Coco platinum bag
By VicentaLakin
THE THIRD FORMULATION OF THE SACK. THE VOLUME OF LIQUID REMAINS SMALLER THAN THE FORMULATION ON THE PACKAGE, WHICH IS CHARACTERIZED BY A SLIGHTLY LARGER PERCENTAGE OF EGG FLUID THAN THE TWO PREVIOUS FORMULATIONS. I WONDER WHAT EFFECT SUCH A DIFFERENCE WOULD HAVE? AND ALL OF A SUDDEN, THERE'S NO SUGAR IN ANY OF THE PLASTER RECIPES THAT WERE FOUND ONLINE. BASED ON THE TASTE OF THE ORIGINAL SACK, AND TAKING INTO ACCOUNT THE TASTE OF THE SURROUNDING POPULATION, THE SUGAR MUST OBVIOUSLY BE ADDED. SO YOU PUT SUGAR ON IT. FOR THE SAKE OF THE BITTER TASTE OF COCOA, FIVE GRAMS OF SUGAR WERE ADDED TO THE BASE OF THE PALATE, HOPING THAT THE BITTERNESS OF COCOA POWDER WOULD NOT BE TOO STRONG. FIVE GRAMS OF COCOA POWDER, WHICH LOOKS DEEP ENOUGH. THE FACE OF THE SQUARE IS STILL NOT AS SOFT AS THE ORIGINAL, AND IT IS CONVENIENT TO HOLD HANDS. IT'S STILL NOT AS HIGH AS IT TASTES. COCA TASTE, Q-BALLS AND FRAGRANT。
Recipe Recommendations
- Mochi bread flour 100 grams
- water 35 grams
- milk powder 5 grams
- whole egg 34 grams
- butter 20 grams
- fine sugar 25 grams
- cocoa powder 5 grams
- sweetening
- baking
- three-quarters of an hour
- simple
Steps for Coco platinum bag

1
Material: 100 grams of white shark mackerel bread, 35 grams of water, 5 grams of milk powder, 34 grams of all eggs, 20 grams of butter, 5 grams of cocoa powder, 25 grams of fine sugar
2
Put material other than butter in a big bowl and mix it evenly。
3
Add soft butter
4
Smash it into a smooth face。
5
Split into 9 equals, round.

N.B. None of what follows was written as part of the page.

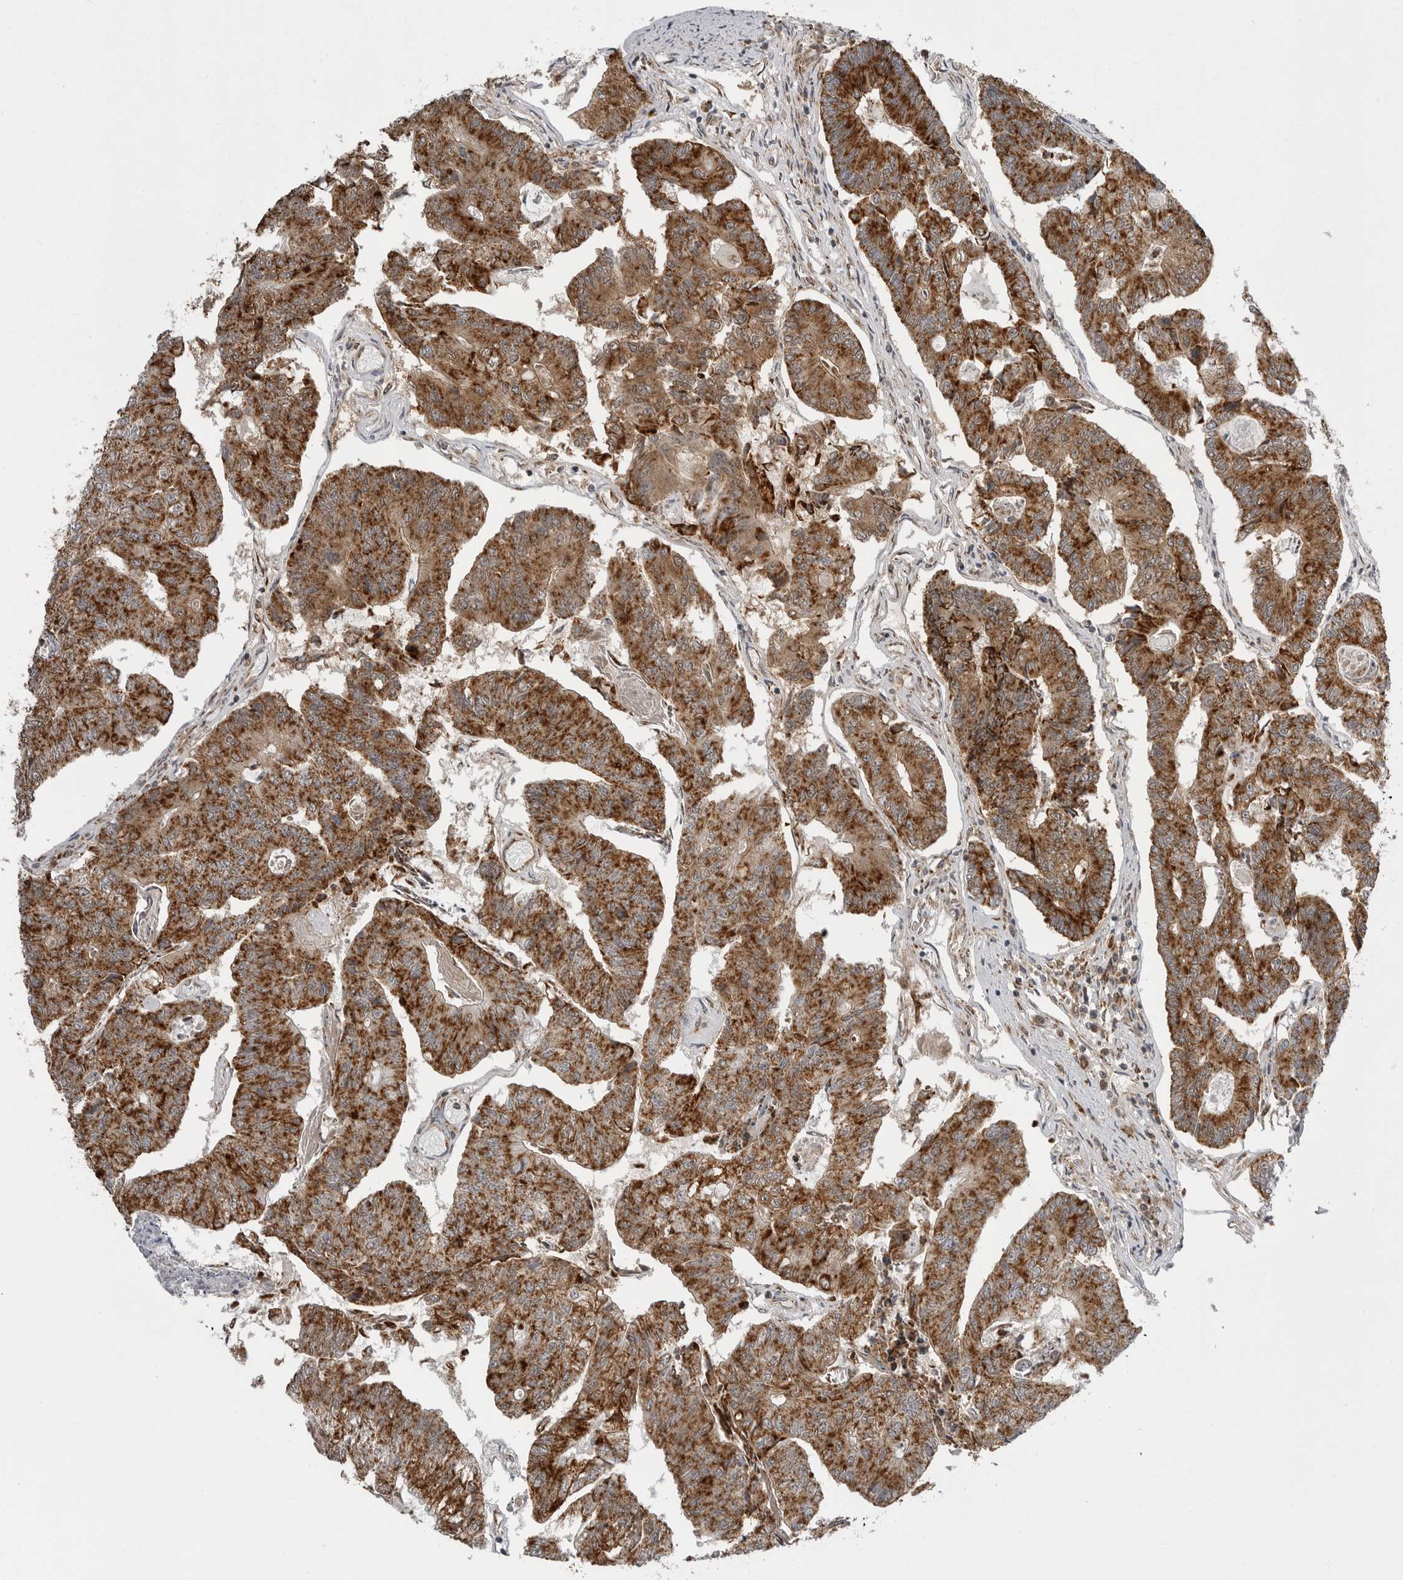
{"staining": {"intensity": "strong", "quantity": ">75%", "location": "cytoplasmic/membranous"}, "tissue": "colorectal cancer", "cell_type": "Tumor cells", "image_type": "cancer", "snomed": [{"axis": "morphology", "description": "Adenocarcinoma, NOS"}, {"axis": "topography", "description": "Colon"}], "caption": "Human colorectal cancer stained with a protein marker reveals strong staining in tumor cells.", "gene": "FH", "patient": {"sex": "female", "age": 67}}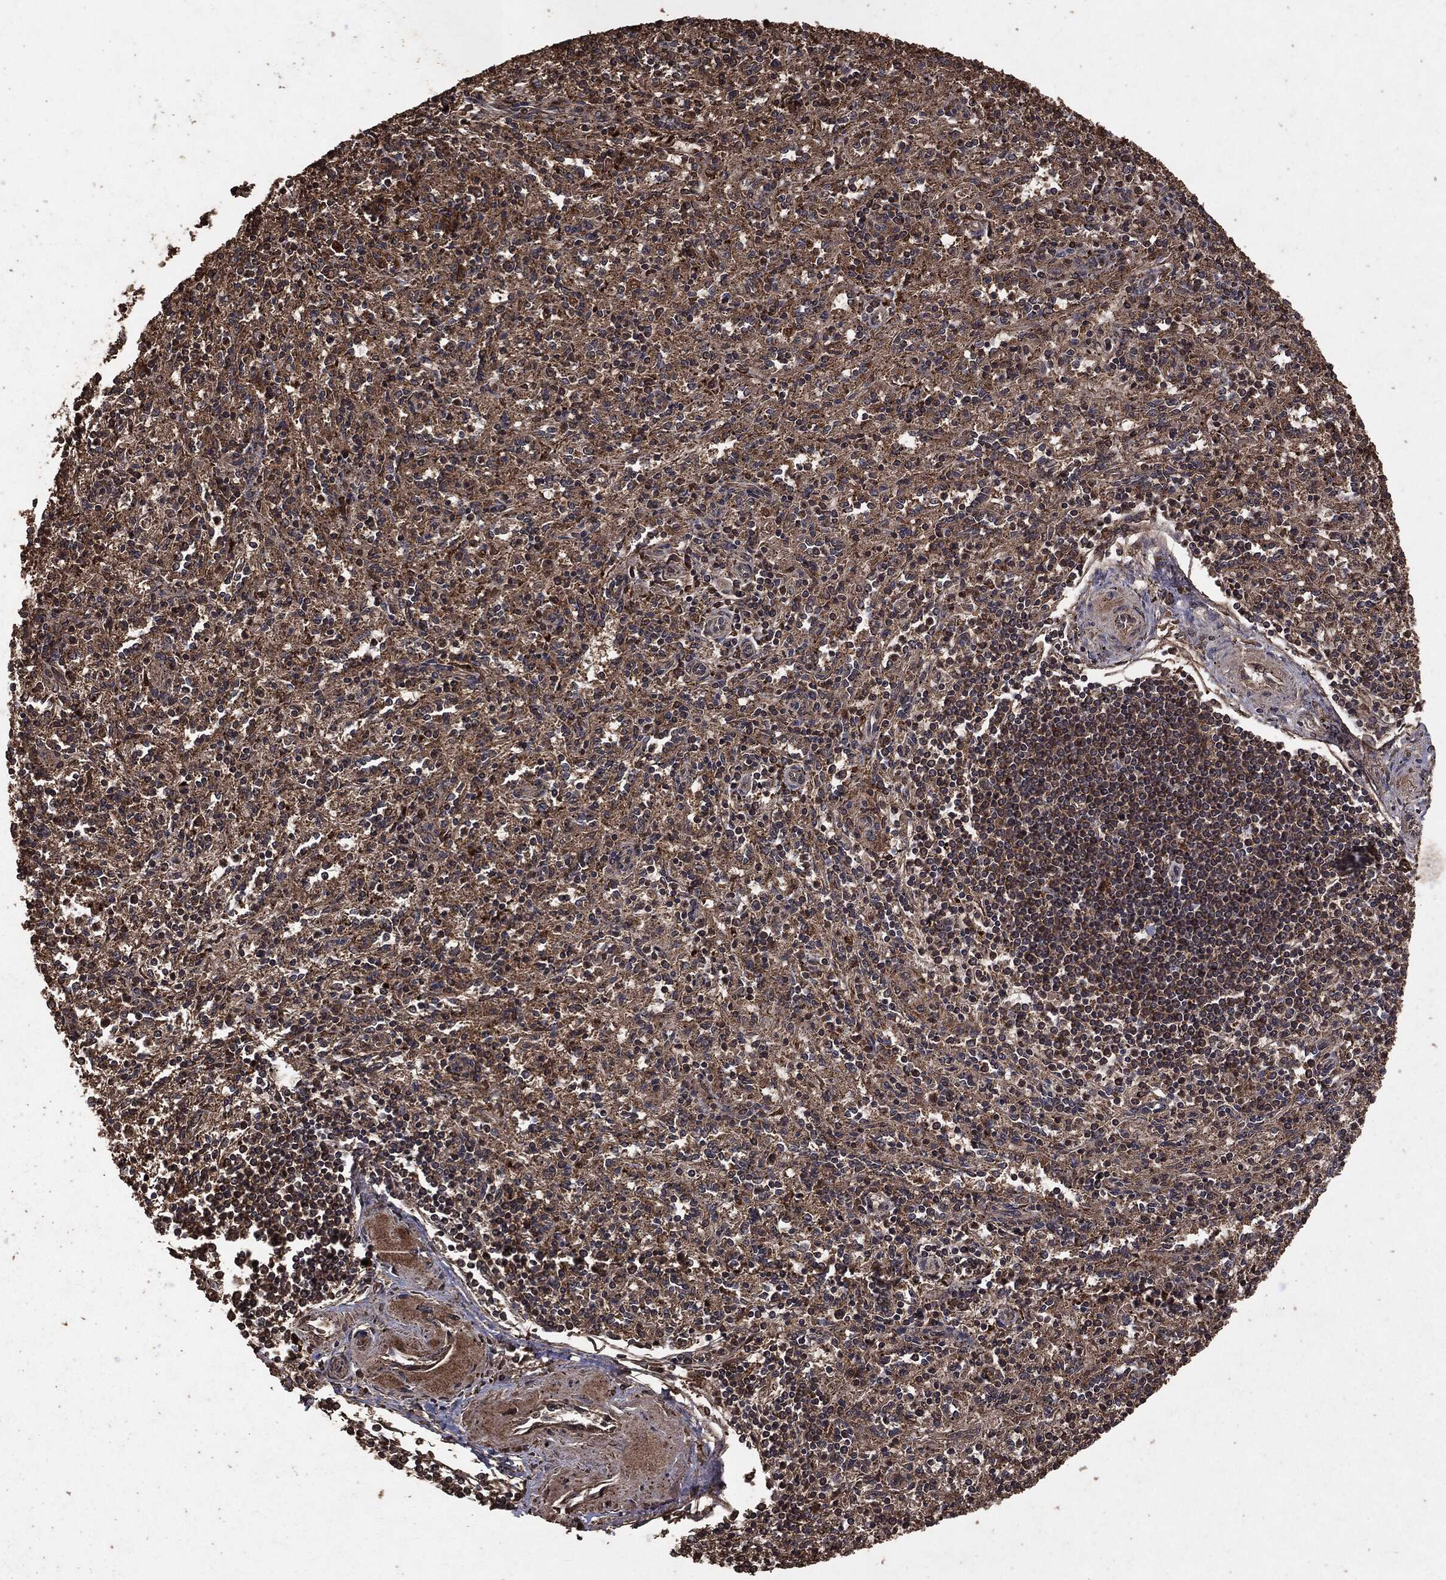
{"staining": {"intensity": "weak", "quantity": "25%-75%", "location": "cytoplasmic/membranous"}, "tissue": "spleen", "cell_type": "Cells in red pulp", "image_type": "normal", "snomed": [{"axis": "morphology", "description": "Normal tissue, NOS"}, {"axis": "topography", "description": "Spleen"}], "caption": "The image reveals immunohistochemical staining of benign spleen. There is weak cytoplasmic/membranous staining is seen in about 25%-75% of cells in red pulp. Using DAB (brown) and hematoxylin (blue) stains, captured at high magnification using brightfield microscopy.", "gene": "NME1", "patient": {"sex": "male", "age": 69}}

Put it in the oven。
6
Put it in the oven, mid-level, 180 degrees of fire, 160 degrees of fire and about 25 minutes of roasting。
7
The surface is a shell, out of the oven. Eat while it's hot, tastes best。Coco platinum bag Make Tips
Cocoa powder may be added according to its own taste. The formula may vary slightly depending on the platinum brand. Baking times and firepower need to be adapted to the actual situation。